Several projects in the lab focus on building models to predict how genetic variation ultimately impacts disease risk through different layers of biological complexity, including molecules (e.g. gene regulation, gene expression, chromatin accessibility) and cell- and organ-level phenotypes measurable through live-cell imaging or MRIs. Our goals are two-fold: to understand the mechanism of action through which genetic variation modulates our risk of different diseases and traits, as well as to identify actionable therapeutic targets. We have published a number of papers on characterizing the genetics of obesity and Alzheimer’s disease, and have more recently focused on psychiatric and other mental disorders.

Models of cell population dynamics


We are developing neural network-based models of population-level behavior of single cells. Sequencing technologies are routinely used to generate high resolution, high dimensional snapshots of individual cells. However, they historically are poor at capturing cell population-level behavior as well as time-varying behavior, because cells are sacrificed before sequencing. On the other hand, imaging-based technologies can be used to observe e.g. transcriptional behavior over time of a limited number of genes. Here we combine imaging-based and sequencing-based methodologies to model how cells interact and influence each other’s transcriptome. Shown in the figure above is an illustration of one such project, where we used single cell genomics data on non-malignant cells cultured either alone (S1) or co-cultured with malignant cells (S1 co-cultured with T4-2), to predict that S1 gene regulation of the ERK pathway is disrupted by proximity to T4-2 cells. This is evident both at the gene regulatory network level, as well as through reporter assays of individual genes.
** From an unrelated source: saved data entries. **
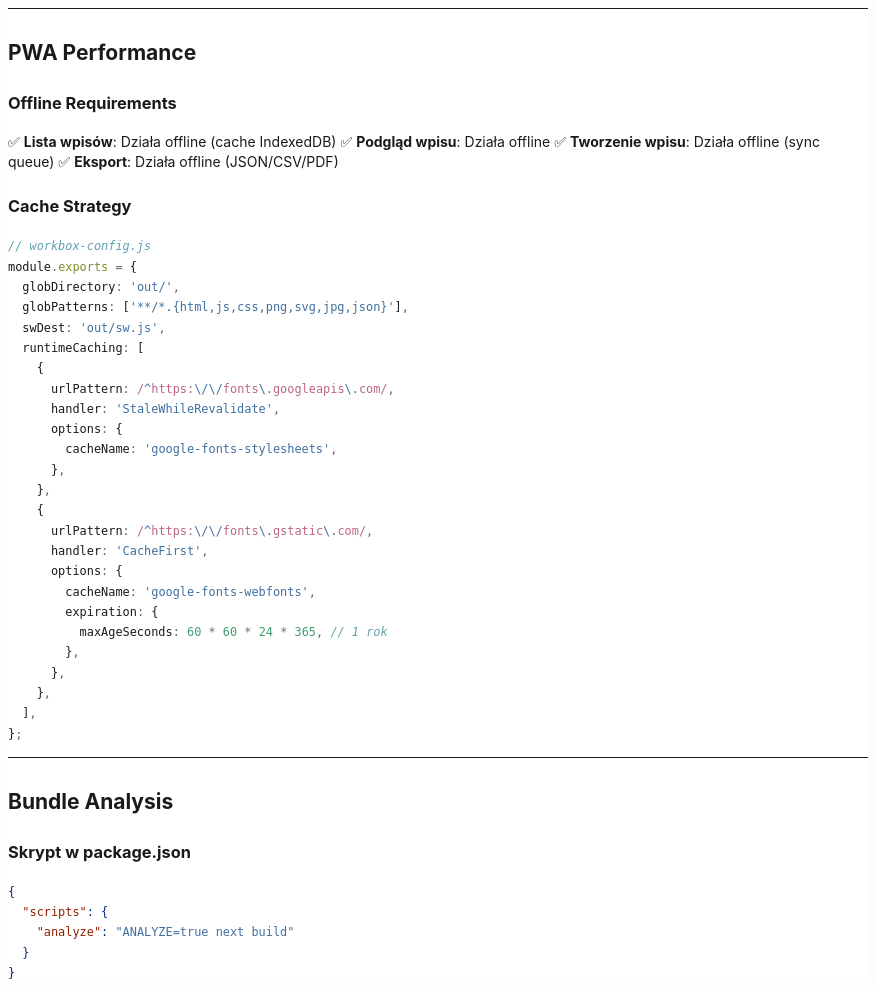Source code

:
---

## PWA Performance

### Offline Requirements
✅ **Lista wpisów**: Działa offline (cache IndexedDB)
✅ **Podgląd wpisu**: Działa offline
✅ **Tworzenie wpisu**: Działa offline (sync queue)
✅ **Eksport**: Działa offline (JSON/CSV/PDF)

### Cache Strategy

```typescript
// workbox-config.js
module.exports = {
  globDirectory: 'out/',
  globPatterns: ['**/*.{html,js,css,png,svg,jpg,json}'],
  swDest: 'out/sw.js',
  runtimeCaching: [
    {
      urlPattern: /^https:\/\/fonts\.googleapis\.com/,
      handler: 'StaleWhileRevalidate',
      options: {
        cacheName: 'google-fonts-stylesheets',
      },
    },
    {
      urlPattern: /^https:\/\/fonts\.gstatic\.com/,
      handler: 'CacheFirst',
      options: {
        cacheName: 'google-fonts-webfonts',
        expiration: {
          maxAgeSeconds: 60 * 60 * 24 * 365, // 1 rok
        },
      },
    },
  ],
};
```

---

## Bundle Analysis

### Skrypt w package.json

```json
{
  "scripts": {
    "analyze": "ANALYZE=true next build"
  }
}
```
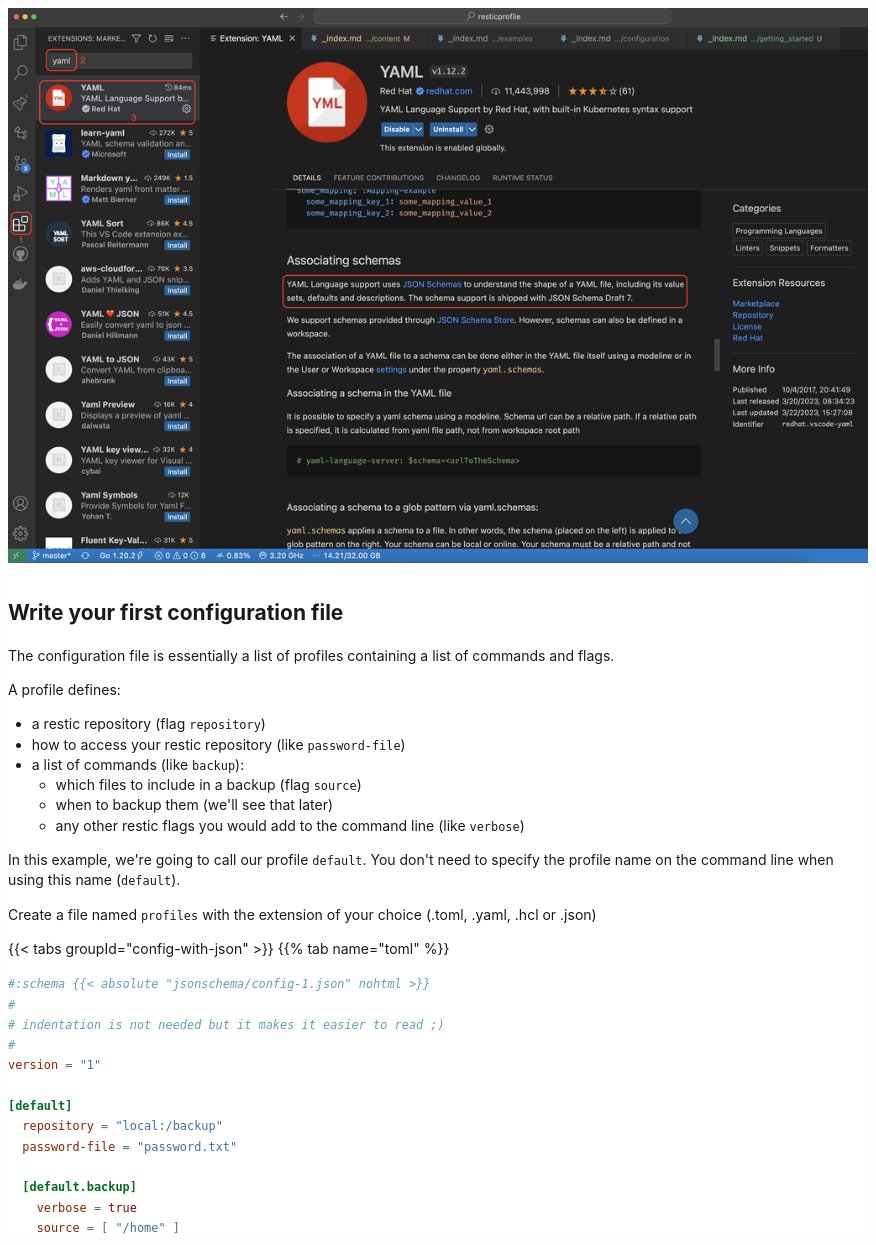 ![YAML extension](YAML.png)

## Write your first configuration file

The configuration file is essentially a list of profiles containing a list of commands and flags.

A profile defines:
* a restic repository (flag `repository`)
* how to access your restic repository (like `password-file`)
* a list of commands (like `backup`):
    * which files to include in a backup (flag `source`)
    * when to backup them (we'll see that later)
    * any other restic flags you would add to the command line (like `verbose`)

In this example, we're going to call our profile `default`. You don't need to specify the profile name on the command line when using this name (`default`).

Create a file named `profiles` with the extension of your choice (.toml, .yaml, .hcl or .json)

{{< tabs groupId="config-with-json" >}}
{{% tab name="toml" %}}

```toml
#:schema {{< absolute "jsonschema/config-1.json" nohtml >}}
#
# indentation is not needed but it makes it easier to read ;)
#
version = "1"

[default]
  repository = "local:/backup"
  password-file = "password.txt"

  [default.backup]
    verbose = true
    source = [ "/home" ]
```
Our understanding of the dynamics of molecular events in the cell has been rapidly increasing, thanks to the many ways in which DNA sequencing has been repurposed to study different aspects of gene regulation. The relationship of gene regulation to cellular-level phenotypes and events, however, is poorly understood, in large part because they are hard to jointly measure experimentally. Several projects in the lab aim to bridge this gap by building quantitative neural network-based models to characterize how gene expression and electrophysiological/morphological properties of neurons co-vary, in order to then understand how changes in gene regulation caused by disease also change properties of neurons.